Молчание меж посланниками несколько затянулось, и Рудзини, сочтя это уже неприличным, спросил:

— Вам нравится маскарад?

— Да, — отвечал Шереметев, напряженно пытаясь придумать вопрос собеседнику, дабы продлить нить разговора. Наконец осенило: — Скажите, господин Рудзини, а император сейчас здесь?

— Его нет. Наследники здесь.

— Наследники? Где они?

— А вон — тот молодой человек, что танцует с белокурой красавицей, — это старший сын императора Иосиф, ему девятнадцать лет, но уж семь лет он числится королем римским.

— Гм… — покачал удивленно головой Шереметев.

— Это что!.. — вдохновился Рудзини. — С девяти лет до двенадцати он был королем Венгрии. Он первый наследник императора.

— А второй?

— Второй — Карл, ему двенадцать лет. Вон у той стены рядом с высоким господином в тирольской шляпе стоит мальчик, наряженный рыцарем, это он — Карл VI. Этого скоро ждет испанская корона, разумеется после смерти Карла II. Если он воцарится в Испании, станет Карлом III.

— Но ведь и Франция рассчитывает на эту корону.

— То-то и оно. Миром не кончится, быть войне. Но, помяните мое слово, император Леопольд победит и корона Испании будет за его младшим сыном.

— Почему вы так уверены?

— Потому что на сегодняшний день у него лучший полководец Европы.

— Вы имеете в виду Савойского?

— Да. Вот тот господин в тирольской шляпе и черной маске и есть Евгений Савойский — герой Зента, гроза турок.

В это время танец окончился и римский король Иосиф, проводив свою красавицу на место, подошел к Евгению Савойскому и о чем-то оживленно заговорил. К ним подошли еще двое.

Рудзини продолжал:

— Это князь Сальм — друг наследника, а второй — Штаремберг, будущие министры у него. Очень умные господа.

— Благодарю вас, господин Рудзини, за ценные сведения.

— Я был рад услужить вам, ваше превосходительство. Но у меня есть и к вам вопрос, не подумайте ничего плохого, простое любопытство: зачем ваш царь, бросив страну, поехал за границу?

— Хых… — усмехнулся Шереметев, — об этом, видимо, надо спросить его самого.
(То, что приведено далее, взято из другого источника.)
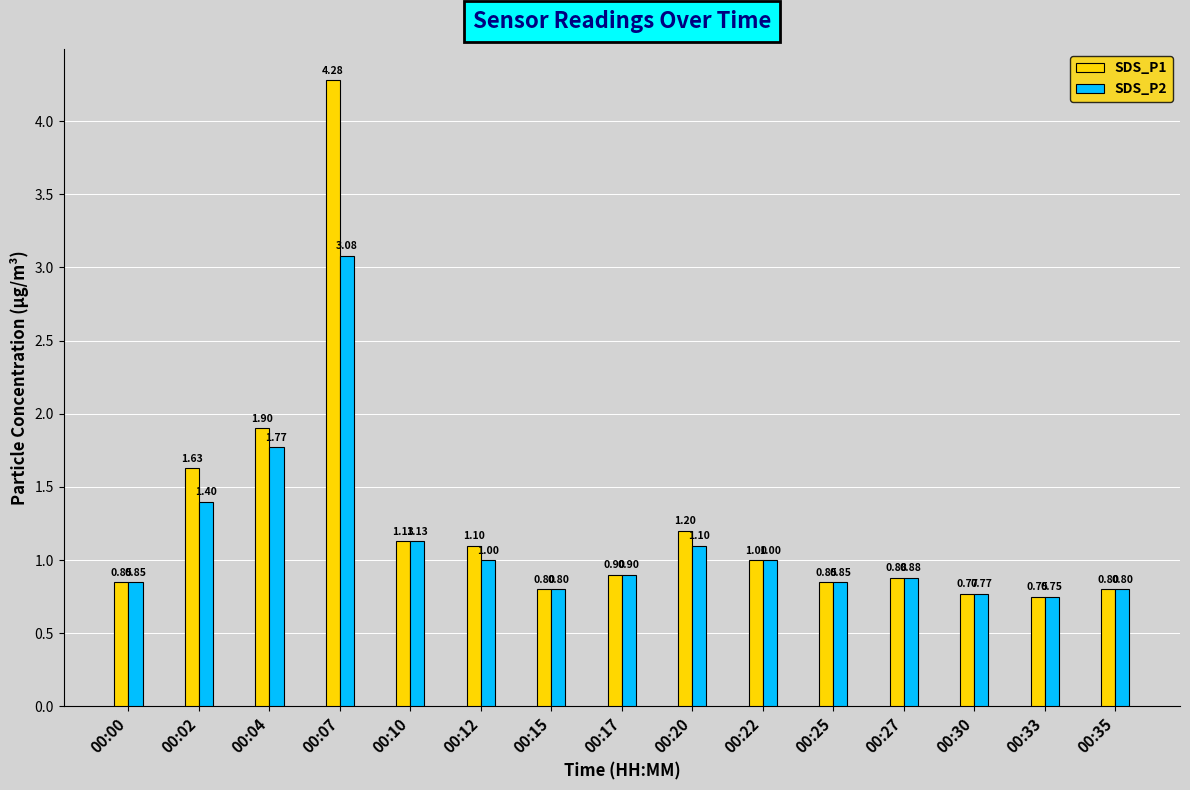

Are the bars horizontal?

No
— Ради Бога, не подумайте, что я хочу проникнуть в какую-то вашу тайну. Упаси Бог! Но для нас, венецианцев, это странно. Дело в том, что наш правитель — дож — не имеет права покидать страну ни на день, ни на час. А тут бросить такую огромную, бескрайнюю Россию… Это, извините, не укладывается в голове.

— Ну, за него остались править его помощники… министры.

— И у нашего дожа есть помощники, Большой совет, канцлер, наконец, однако дож — главнокомандующий и должен всегда находиться у кормила власти. Представьте себе: кормчий оставляет штурвал корабля — ведь это же гибель кораблю.

— Ну, это если он один на корабле. А если есть помощники, для чего же они? Команда, матросы, шкипер. А наш государь поехал с Великим посольством для приискания союзников против неверных, ну и чтобы ознакомиться со строительством кораблей.

— Но я слышал, он едет инкогнито. Для чего?

— Чтоб не привлекать внимание назойливых зевак. Государь терпеть не может ротозеев. Кстати, он намерен после Голландии побывать у вас в Венеции.

— О-о, это было бы прекрасно!..

— Ему очень понравились ваши инженеры, оказавшие большую помощь армии под Азовом. Он хочет ознакомиться в Венеции с судостроением. Государь наслышан, что у вас хорошо отлажено строительство галер.